La Fountaine et al. [1] recently compared the lipid profiles of 401 persons with chronic spinal cord injury (SCI) with those of 197 able-bodied controls. In so doing, they found that adverse serum triglyceride (TG) concentrations in people with SCI are lower than in those without, and reiterated previous insights into links between sympathetic nervous system input and circulating lipid levels.

While this article is well reasoned—and each of its authors has substantively contributed to the physiatric literature—the reader is left questioning its clinical relevance. In concluding that clinicians should “consider instituting appropriate dietary, exercise, and/or pharmacological interventions” in patients with elevated TG concentrations, the authors obscure the fact that none of these has been shown to reduce atherosclerotic burden, risk of major adverse coronary events, or cardiac or overall mortality in people with SCI. There are simply no data upon which to base these recommendations.
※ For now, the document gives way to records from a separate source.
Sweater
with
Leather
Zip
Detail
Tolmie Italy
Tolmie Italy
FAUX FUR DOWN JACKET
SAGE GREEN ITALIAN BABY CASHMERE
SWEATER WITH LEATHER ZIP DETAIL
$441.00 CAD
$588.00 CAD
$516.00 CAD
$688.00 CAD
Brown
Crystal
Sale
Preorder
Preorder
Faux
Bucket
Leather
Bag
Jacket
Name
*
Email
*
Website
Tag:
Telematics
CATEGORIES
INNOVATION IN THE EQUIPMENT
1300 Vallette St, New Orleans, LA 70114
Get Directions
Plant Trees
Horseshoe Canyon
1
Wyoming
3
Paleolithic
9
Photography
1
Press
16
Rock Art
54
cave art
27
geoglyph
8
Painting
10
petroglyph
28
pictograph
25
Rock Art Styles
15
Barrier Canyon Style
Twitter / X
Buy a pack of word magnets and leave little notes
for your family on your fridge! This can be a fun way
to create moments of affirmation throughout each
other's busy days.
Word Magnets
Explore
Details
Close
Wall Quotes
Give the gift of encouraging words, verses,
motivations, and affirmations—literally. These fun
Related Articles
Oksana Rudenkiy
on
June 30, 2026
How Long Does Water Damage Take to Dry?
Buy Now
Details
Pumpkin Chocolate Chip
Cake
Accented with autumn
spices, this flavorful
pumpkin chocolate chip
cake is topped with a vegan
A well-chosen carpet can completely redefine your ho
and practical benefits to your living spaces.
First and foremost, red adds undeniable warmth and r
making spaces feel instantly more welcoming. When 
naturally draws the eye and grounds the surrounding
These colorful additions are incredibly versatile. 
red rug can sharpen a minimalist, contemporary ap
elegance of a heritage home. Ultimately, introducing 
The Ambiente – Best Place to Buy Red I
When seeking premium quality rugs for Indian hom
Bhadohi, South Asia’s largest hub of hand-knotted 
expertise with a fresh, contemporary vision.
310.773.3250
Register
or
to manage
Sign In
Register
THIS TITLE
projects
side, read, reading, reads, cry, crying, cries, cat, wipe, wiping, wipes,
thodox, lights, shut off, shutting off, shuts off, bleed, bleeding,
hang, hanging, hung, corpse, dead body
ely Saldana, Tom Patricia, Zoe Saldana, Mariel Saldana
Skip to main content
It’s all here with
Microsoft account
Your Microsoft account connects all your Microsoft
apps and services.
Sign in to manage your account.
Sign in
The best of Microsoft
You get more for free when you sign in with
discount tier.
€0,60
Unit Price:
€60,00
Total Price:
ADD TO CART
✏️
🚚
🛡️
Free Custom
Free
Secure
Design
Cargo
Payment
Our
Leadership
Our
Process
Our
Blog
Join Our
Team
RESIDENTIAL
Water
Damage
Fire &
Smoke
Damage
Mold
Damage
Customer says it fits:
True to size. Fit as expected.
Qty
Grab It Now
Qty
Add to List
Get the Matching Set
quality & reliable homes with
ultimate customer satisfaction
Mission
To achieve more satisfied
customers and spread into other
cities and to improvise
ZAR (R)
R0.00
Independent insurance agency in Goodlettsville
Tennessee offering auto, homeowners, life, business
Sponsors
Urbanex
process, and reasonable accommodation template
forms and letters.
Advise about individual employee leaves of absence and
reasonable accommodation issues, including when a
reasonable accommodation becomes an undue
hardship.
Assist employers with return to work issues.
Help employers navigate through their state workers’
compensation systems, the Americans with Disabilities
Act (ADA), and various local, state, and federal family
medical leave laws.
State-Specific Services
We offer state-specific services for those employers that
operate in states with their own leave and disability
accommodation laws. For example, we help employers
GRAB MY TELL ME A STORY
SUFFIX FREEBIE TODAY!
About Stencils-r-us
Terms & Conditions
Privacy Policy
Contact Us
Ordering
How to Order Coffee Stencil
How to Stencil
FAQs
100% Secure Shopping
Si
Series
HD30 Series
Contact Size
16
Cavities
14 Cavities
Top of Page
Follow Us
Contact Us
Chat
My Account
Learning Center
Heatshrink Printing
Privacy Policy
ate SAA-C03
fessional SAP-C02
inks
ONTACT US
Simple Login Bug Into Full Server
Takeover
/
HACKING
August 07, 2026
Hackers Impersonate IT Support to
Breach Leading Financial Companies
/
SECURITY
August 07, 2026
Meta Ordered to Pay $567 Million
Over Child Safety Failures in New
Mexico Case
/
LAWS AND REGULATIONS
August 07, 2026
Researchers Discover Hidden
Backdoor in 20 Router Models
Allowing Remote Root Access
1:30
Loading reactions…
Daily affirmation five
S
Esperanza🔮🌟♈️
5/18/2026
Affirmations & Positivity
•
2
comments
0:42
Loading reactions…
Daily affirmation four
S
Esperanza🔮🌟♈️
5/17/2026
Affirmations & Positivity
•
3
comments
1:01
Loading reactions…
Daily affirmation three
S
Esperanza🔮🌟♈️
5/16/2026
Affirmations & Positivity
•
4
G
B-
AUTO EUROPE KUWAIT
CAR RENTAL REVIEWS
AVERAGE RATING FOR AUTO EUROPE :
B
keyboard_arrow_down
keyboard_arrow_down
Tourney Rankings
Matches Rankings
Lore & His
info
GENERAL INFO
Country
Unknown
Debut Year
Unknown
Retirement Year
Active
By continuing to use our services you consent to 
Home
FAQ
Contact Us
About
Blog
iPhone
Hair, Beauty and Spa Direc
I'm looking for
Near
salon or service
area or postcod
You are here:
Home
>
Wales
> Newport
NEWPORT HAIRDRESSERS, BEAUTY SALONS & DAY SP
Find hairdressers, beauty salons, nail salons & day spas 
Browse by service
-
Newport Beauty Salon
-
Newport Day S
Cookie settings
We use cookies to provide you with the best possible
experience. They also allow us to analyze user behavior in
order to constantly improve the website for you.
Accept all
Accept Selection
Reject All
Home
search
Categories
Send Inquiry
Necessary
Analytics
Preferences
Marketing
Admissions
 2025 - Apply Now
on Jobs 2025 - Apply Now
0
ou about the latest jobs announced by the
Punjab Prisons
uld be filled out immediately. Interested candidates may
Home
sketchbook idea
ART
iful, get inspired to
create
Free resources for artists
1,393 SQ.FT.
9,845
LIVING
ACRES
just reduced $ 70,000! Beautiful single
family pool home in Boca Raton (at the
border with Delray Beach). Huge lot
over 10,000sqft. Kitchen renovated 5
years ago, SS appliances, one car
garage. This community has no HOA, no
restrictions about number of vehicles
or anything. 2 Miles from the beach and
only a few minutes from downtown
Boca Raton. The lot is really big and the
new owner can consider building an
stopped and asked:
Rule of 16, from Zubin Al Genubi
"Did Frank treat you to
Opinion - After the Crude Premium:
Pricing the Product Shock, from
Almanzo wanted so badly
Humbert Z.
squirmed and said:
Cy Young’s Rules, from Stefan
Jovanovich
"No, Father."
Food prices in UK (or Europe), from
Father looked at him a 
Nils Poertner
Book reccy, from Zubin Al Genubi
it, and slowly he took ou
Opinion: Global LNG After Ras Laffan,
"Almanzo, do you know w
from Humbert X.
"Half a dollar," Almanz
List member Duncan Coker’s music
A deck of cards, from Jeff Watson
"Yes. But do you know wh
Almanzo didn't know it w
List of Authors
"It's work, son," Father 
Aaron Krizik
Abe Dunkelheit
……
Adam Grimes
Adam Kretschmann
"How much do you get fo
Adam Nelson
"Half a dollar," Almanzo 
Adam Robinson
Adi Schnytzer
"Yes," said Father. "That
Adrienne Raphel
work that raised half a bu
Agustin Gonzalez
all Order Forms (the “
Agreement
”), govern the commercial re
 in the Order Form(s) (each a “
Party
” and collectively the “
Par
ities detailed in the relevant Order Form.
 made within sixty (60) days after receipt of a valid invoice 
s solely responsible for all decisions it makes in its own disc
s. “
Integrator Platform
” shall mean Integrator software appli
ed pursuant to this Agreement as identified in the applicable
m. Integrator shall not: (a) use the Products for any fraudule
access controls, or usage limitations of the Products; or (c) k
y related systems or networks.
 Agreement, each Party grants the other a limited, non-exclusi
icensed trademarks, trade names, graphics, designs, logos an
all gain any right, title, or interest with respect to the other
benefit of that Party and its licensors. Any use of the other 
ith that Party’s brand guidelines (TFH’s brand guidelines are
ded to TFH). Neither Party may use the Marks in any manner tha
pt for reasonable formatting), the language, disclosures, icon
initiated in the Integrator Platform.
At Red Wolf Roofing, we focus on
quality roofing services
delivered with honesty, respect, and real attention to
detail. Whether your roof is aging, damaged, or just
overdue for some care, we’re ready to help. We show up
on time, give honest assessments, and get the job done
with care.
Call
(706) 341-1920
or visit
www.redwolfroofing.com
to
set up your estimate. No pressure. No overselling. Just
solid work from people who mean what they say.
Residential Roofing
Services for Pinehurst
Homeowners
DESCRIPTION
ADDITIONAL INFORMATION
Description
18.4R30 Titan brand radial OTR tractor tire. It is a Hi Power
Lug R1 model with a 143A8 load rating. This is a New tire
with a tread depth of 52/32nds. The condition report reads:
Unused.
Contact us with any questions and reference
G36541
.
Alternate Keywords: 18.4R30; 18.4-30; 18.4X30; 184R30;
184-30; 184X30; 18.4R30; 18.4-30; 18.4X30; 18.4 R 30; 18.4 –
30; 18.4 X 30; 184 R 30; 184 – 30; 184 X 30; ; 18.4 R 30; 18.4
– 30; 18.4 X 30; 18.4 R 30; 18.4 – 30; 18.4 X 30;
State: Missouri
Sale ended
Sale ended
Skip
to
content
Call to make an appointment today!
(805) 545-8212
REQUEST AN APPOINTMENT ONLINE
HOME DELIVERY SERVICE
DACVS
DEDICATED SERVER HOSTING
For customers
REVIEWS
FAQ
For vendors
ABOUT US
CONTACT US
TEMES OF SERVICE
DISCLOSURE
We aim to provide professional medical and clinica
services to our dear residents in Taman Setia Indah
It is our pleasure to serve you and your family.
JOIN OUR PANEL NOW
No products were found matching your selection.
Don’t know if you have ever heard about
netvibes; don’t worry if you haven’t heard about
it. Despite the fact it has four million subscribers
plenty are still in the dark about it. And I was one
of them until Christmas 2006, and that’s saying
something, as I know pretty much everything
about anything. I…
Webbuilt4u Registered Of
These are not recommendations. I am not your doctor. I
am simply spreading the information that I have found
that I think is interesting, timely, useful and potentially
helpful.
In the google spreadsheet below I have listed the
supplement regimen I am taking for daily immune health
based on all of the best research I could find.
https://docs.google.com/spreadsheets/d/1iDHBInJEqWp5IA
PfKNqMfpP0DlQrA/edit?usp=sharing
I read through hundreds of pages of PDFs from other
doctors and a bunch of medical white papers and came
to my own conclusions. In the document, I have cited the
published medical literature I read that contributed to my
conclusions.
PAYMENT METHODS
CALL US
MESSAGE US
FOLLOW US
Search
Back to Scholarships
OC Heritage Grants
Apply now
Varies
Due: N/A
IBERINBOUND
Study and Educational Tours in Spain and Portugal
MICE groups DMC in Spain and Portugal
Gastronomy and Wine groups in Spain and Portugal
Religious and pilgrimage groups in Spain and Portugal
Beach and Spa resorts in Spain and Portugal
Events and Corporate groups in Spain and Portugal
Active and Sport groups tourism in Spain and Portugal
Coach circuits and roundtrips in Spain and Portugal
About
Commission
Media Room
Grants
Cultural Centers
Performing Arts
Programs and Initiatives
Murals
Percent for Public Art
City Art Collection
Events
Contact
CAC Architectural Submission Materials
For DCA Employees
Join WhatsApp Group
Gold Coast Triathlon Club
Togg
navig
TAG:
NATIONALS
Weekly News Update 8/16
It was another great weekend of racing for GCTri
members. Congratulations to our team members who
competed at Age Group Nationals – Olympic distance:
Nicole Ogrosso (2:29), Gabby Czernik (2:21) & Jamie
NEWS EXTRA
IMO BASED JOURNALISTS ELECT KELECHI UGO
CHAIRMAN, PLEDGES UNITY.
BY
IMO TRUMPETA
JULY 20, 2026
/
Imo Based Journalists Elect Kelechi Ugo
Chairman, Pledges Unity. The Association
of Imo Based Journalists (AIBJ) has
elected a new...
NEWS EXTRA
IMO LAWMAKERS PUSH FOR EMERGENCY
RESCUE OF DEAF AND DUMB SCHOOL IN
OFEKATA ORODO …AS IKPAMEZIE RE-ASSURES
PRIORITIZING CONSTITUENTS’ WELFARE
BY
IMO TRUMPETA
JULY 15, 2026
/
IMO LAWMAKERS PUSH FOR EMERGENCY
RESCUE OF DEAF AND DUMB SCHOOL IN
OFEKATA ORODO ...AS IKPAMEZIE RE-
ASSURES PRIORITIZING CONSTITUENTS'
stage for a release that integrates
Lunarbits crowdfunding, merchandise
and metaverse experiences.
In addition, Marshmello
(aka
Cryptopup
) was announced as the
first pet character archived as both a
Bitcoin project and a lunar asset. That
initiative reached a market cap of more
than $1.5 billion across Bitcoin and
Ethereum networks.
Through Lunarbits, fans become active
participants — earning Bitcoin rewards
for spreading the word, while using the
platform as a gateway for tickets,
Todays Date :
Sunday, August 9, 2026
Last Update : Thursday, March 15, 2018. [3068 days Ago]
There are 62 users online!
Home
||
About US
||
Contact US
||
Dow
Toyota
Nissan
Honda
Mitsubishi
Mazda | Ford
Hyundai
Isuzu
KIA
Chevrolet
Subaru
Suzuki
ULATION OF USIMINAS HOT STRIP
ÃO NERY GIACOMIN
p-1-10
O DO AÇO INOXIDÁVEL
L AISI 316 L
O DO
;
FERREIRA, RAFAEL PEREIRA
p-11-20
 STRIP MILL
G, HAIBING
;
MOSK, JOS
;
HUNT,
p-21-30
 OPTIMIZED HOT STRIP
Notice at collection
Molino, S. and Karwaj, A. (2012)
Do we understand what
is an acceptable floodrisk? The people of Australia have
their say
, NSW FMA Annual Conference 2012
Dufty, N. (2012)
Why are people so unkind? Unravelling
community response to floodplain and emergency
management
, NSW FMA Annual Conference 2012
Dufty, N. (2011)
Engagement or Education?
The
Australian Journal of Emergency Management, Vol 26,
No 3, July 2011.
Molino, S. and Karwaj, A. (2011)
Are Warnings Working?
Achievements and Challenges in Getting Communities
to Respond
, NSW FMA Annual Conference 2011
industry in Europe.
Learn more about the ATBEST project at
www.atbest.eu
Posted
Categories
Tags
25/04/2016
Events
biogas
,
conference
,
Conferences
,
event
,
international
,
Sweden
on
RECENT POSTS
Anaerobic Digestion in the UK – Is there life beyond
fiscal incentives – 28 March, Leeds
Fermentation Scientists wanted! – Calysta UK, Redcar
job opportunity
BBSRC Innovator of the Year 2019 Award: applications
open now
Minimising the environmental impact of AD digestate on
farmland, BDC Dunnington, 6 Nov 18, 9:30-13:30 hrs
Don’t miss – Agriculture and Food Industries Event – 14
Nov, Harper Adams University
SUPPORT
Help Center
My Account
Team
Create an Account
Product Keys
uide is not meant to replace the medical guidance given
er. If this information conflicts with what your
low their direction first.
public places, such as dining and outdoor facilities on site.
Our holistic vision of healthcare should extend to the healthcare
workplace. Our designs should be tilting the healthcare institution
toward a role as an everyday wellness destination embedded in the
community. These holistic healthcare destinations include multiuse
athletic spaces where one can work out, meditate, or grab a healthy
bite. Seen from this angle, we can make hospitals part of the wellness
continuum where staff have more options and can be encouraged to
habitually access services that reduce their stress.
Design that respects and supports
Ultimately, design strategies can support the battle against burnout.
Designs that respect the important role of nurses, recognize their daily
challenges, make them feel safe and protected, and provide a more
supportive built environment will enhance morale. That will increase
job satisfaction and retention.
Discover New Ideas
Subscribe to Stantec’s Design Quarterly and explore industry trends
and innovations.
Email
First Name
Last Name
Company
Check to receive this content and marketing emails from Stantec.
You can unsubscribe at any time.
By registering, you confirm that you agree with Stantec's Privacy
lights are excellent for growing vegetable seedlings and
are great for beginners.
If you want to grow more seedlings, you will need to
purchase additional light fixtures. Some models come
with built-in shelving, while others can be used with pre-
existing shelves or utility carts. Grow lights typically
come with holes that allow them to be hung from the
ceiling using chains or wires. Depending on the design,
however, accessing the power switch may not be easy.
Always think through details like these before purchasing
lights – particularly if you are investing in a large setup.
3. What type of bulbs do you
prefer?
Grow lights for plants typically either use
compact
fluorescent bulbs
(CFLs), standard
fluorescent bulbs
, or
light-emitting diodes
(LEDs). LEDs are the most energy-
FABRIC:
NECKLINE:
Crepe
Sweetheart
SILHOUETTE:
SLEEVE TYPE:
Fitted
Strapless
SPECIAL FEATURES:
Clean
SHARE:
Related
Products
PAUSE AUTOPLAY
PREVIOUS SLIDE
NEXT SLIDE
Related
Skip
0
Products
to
Further, while the authors rightly point to recent guidelines reaffirming that low high-density lipoprotein levels are a major risk factor for cardiovascular disease (CVD) and that TG levels ≥200 may identify individuals at increased risk (Grade B recommendation) [2], it is not clear what to do with this information. A review of the use of fibrates for primary prevention of CVD revealed a modest benefit over placebo for combined endpoints, but none for overall or non-CVD mortality [3]. A separate review of the efficacy of niacin with or without the addition of a statin demonstrated no reduction in overall mortality, cardiovascular mortality, or fatal or non-fatal myocardial infarctions when compared with placebo [4].

While La Fountaine et al.’s article is cleanly written and argued, it underscores the need for a certain aggression in tackling cardio-metabolic disease in SCI. Rather than descriptive analyses of lipid profiles or discussion of how cardiovascular risk factors cluster in people with injuries [5], we need trials of interventions with hard and tangible outcomes. As CVD emerges as the leading cause of mortality among individuals with SCI, what can and ought we do to improve their health and longevity?